Request: In the listing below, substitute "Ornaments" for "Decorations" in everything from the line containing "11 items.<br></p> |" down to the line containing "of Mongen in", and reproduce those lines with nothing else changed.

Data records:

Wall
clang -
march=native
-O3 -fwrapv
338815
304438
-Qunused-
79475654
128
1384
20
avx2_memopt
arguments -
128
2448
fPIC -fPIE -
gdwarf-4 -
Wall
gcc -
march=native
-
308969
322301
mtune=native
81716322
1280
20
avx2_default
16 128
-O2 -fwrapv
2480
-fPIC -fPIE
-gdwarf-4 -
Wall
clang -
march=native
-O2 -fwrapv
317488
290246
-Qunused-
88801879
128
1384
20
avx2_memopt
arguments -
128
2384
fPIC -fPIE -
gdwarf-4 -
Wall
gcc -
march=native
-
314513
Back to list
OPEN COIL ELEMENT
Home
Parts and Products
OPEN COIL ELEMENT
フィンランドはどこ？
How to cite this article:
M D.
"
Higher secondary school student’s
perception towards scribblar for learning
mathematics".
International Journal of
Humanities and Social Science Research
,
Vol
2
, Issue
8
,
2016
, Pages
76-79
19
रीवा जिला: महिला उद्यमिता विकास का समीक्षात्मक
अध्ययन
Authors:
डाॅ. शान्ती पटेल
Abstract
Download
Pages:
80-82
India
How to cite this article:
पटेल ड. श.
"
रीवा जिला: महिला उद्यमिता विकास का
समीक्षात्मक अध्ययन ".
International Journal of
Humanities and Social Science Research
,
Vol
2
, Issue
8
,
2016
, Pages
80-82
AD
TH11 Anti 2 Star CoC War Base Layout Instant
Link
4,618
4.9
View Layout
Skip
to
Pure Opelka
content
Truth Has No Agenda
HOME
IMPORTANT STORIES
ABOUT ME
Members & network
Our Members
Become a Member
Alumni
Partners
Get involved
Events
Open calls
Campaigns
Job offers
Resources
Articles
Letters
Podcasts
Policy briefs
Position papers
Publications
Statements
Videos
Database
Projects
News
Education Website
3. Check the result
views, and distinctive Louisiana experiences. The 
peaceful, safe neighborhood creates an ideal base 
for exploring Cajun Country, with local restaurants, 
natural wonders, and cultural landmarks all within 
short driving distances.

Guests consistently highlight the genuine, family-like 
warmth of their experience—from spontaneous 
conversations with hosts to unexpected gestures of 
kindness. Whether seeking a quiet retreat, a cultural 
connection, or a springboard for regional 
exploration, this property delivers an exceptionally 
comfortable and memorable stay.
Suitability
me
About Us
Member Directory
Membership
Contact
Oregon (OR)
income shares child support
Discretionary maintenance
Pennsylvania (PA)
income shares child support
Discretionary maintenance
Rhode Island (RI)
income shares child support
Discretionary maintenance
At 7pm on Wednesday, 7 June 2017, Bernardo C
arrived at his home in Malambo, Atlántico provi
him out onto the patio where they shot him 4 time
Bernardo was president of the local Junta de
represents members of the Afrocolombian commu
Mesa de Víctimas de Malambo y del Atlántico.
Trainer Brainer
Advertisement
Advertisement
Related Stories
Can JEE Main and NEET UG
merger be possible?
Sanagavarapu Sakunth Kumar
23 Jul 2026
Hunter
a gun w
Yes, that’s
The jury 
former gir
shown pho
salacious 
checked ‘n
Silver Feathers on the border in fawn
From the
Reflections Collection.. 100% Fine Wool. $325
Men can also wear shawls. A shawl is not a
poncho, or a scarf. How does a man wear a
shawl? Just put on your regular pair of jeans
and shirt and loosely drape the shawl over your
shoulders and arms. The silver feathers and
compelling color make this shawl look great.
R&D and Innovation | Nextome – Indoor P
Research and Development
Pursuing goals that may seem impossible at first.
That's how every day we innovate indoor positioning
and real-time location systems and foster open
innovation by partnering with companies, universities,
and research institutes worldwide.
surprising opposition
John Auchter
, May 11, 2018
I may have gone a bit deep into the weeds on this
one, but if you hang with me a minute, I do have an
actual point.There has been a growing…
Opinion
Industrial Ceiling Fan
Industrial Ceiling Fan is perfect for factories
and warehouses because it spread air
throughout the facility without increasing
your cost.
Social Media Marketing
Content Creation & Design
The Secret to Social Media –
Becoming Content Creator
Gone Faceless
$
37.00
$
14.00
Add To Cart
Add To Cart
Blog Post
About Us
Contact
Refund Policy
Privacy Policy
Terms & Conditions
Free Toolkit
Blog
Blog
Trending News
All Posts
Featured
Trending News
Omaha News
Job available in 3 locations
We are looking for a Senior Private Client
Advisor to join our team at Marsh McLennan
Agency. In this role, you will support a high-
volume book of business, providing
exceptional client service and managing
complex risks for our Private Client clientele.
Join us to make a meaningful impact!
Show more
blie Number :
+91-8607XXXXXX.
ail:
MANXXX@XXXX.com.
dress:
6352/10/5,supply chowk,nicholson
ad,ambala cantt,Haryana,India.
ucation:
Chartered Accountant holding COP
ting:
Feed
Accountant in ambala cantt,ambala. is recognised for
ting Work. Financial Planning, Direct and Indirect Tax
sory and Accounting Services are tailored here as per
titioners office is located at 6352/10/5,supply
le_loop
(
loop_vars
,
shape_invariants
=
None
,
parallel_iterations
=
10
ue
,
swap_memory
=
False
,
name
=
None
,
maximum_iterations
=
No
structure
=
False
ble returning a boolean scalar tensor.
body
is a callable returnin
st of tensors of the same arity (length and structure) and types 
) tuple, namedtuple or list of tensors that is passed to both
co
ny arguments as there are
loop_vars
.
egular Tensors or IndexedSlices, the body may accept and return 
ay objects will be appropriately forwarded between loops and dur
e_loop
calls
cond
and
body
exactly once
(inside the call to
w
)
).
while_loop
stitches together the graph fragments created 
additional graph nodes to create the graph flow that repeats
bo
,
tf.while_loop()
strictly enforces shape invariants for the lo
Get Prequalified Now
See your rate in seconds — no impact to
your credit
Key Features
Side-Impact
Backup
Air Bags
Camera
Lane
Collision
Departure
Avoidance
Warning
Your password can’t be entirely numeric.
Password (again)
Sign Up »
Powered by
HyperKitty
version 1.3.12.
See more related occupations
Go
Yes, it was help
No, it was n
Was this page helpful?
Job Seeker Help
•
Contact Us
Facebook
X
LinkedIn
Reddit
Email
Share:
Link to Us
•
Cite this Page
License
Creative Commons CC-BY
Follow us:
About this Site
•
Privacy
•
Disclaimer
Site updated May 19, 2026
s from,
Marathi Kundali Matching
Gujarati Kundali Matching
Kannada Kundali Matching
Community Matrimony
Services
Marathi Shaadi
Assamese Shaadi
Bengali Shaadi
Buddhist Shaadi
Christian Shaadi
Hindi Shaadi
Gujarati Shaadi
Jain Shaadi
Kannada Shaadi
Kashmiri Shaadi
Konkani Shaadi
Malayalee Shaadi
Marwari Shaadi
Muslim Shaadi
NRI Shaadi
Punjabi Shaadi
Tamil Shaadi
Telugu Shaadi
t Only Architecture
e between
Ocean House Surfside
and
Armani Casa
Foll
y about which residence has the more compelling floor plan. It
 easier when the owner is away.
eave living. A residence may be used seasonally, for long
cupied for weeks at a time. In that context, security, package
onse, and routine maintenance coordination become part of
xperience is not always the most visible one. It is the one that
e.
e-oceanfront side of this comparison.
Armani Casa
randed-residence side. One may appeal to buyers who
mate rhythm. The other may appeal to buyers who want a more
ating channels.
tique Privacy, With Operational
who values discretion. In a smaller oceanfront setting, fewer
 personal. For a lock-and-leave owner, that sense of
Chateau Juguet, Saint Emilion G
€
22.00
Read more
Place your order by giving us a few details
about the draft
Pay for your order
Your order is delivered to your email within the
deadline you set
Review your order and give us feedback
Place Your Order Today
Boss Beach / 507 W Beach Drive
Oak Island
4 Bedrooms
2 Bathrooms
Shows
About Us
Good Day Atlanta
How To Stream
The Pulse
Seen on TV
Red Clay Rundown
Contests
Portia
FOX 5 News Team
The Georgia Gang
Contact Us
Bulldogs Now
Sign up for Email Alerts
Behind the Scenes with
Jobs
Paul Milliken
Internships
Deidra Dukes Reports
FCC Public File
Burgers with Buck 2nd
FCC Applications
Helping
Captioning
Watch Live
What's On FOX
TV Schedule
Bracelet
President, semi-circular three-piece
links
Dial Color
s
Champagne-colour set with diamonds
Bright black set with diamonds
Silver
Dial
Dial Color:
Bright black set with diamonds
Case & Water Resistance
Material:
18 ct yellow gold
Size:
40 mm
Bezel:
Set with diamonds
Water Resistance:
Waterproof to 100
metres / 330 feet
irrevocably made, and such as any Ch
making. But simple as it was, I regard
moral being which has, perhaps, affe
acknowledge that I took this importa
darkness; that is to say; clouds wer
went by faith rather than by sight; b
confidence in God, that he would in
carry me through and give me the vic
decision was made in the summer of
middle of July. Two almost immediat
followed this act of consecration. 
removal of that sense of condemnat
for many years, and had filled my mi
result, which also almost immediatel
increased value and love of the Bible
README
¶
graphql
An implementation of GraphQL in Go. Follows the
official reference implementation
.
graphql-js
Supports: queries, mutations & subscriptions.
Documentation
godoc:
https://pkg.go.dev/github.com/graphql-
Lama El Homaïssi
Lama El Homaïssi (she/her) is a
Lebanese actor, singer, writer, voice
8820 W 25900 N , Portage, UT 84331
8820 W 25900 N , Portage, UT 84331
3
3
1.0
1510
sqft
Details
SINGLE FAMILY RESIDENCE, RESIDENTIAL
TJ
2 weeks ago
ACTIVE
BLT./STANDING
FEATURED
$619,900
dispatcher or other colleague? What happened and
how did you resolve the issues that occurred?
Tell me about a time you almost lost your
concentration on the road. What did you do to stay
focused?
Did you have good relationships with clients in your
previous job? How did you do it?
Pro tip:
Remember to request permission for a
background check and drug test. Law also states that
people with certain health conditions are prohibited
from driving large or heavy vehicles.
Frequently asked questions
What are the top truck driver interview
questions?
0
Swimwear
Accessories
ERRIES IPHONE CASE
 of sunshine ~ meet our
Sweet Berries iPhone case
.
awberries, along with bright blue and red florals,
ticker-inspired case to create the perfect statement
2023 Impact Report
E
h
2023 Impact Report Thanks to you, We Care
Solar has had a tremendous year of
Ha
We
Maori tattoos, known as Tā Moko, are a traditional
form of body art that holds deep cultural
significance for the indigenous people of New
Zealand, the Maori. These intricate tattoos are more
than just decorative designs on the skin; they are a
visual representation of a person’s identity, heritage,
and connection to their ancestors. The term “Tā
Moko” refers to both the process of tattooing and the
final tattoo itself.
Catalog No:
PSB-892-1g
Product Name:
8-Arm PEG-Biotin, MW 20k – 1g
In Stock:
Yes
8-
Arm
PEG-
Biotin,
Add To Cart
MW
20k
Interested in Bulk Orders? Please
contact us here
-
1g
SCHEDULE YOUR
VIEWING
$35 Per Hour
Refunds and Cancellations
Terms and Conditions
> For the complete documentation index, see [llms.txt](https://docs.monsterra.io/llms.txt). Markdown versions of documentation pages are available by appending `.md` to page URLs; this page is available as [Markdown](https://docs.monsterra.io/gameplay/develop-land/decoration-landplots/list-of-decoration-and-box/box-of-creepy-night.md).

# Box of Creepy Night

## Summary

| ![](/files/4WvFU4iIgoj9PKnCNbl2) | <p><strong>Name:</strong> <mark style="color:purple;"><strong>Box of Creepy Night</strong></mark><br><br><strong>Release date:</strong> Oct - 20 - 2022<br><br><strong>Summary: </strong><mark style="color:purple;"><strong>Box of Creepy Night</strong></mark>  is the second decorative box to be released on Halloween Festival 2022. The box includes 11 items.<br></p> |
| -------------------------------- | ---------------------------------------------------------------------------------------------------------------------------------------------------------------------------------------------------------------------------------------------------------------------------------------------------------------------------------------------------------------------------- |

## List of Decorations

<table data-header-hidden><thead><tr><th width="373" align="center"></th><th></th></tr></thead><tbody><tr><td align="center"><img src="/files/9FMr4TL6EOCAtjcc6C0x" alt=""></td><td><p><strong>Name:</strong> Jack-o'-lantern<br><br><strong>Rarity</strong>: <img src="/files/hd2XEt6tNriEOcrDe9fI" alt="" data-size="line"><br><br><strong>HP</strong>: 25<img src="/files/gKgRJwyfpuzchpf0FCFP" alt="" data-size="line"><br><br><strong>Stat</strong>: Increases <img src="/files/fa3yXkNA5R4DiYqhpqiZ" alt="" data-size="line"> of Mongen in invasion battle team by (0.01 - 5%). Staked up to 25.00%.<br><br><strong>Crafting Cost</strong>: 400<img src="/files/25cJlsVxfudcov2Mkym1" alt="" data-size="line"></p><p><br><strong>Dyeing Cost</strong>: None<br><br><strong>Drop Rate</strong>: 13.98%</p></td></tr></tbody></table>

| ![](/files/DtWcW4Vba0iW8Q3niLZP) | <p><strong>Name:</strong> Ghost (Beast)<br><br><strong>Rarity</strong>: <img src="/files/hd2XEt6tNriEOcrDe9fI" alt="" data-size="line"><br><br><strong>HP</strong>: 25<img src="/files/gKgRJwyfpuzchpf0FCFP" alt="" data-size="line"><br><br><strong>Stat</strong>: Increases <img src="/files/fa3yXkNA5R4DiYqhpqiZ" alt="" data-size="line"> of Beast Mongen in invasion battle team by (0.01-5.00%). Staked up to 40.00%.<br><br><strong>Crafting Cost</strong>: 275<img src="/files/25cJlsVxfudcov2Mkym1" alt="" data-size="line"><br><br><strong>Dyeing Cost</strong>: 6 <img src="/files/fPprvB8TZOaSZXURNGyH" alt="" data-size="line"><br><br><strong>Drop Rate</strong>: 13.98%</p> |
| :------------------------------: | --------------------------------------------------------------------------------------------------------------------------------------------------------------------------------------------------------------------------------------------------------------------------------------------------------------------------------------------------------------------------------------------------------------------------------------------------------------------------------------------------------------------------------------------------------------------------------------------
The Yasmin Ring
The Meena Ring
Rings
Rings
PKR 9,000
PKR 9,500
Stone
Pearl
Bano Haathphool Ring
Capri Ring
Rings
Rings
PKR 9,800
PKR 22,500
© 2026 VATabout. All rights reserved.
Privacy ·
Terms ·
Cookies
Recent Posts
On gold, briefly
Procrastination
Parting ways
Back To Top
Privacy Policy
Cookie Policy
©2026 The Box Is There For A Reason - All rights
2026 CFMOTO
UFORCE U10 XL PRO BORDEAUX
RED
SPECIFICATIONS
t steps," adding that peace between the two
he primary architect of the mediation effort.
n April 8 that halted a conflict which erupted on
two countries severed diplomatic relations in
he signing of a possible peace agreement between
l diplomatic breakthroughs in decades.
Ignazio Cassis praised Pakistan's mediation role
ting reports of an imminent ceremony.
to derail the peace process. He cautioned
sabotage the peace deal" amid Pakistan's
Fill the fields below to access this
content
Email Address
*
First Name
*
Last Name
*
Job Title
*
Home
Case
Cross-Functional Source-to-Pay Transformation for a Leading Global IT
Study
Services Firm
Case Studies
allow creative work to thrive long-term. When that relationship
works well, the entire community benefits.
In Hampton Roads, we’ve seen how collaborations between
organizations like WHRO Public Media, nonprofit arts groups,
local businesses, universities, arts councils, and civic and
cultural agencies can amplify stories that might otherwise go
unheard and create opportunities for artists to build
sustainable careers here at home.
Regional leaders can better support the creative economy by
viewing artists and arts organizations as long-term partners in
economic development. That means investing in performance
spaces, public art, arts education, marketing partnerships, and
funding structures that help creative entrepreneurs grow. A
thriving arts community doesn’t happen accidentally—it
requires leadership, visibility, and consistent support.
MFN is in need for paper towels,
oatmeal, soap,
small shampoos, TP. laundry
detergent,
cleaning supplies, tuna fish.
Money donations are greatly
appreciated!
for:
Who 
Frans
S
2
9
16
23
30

Result:
| ![](/files/4WvFU4iIgoj9PKnCNbl2) | <p><strong>Name:</strong> <mark style="color:purple;"><strong>Box of Creepy Night</strong></mark><br><br><strong>Release date:</strong> Oct - 20 - 2022<br><br><strong>Summary: </strong><mark style="color:purple;"><strong>Box of Creepy Night</strong></mark>  is the second decorative box to be released on Halloween Festival 2022. The box includes 11 items.<br></p> |
| -------------------------------- | ---------------------------------------------------------------------------------------------------------------------------------------------------------------------------------------------------------------------------------------------------------------------------------------------------------------------------------------------------------------------------- |

## List of Ornaments

<table data-header-hidden><thead><tr><th width="373" align="center"></th><th></th></tr></thead><tbody><tr><td align="center"><img src="/files/9FMr4TL6EOCAtjcc6C0x" alt=""></td><td><p><strong>Name:</strong> Jack-o'-lantern<br><br><strong>Rarity</strong>: <img src="/files/hd2XEt6tNriEOcrDe9fI" alt="" data-size="line"><br><br><strong>HP</strong>: 25<img src="/files/gKgRJwyfpuzchpf0FCFP" alt="" data-size="line"><br><br><strong>Stat</strong>: Increases <img src="/files/fa3yXkNA5R4DiYqhpqiZ" alt="" data-size="line"> of Mongen in invasion battle team by (0.01 - 5%). Staked up to 25.00%.<br><br><strong>Crafting Cost</strong>: 400<img src="/files/25cJlsVxfudcov2Mkym1" alt="" data-size="line"></p><p><br><strong>Dyeing Cost</strong>: None<br><br><strong>Drop Rate</strong>: 13.98%</p></td></tr></tbody></table>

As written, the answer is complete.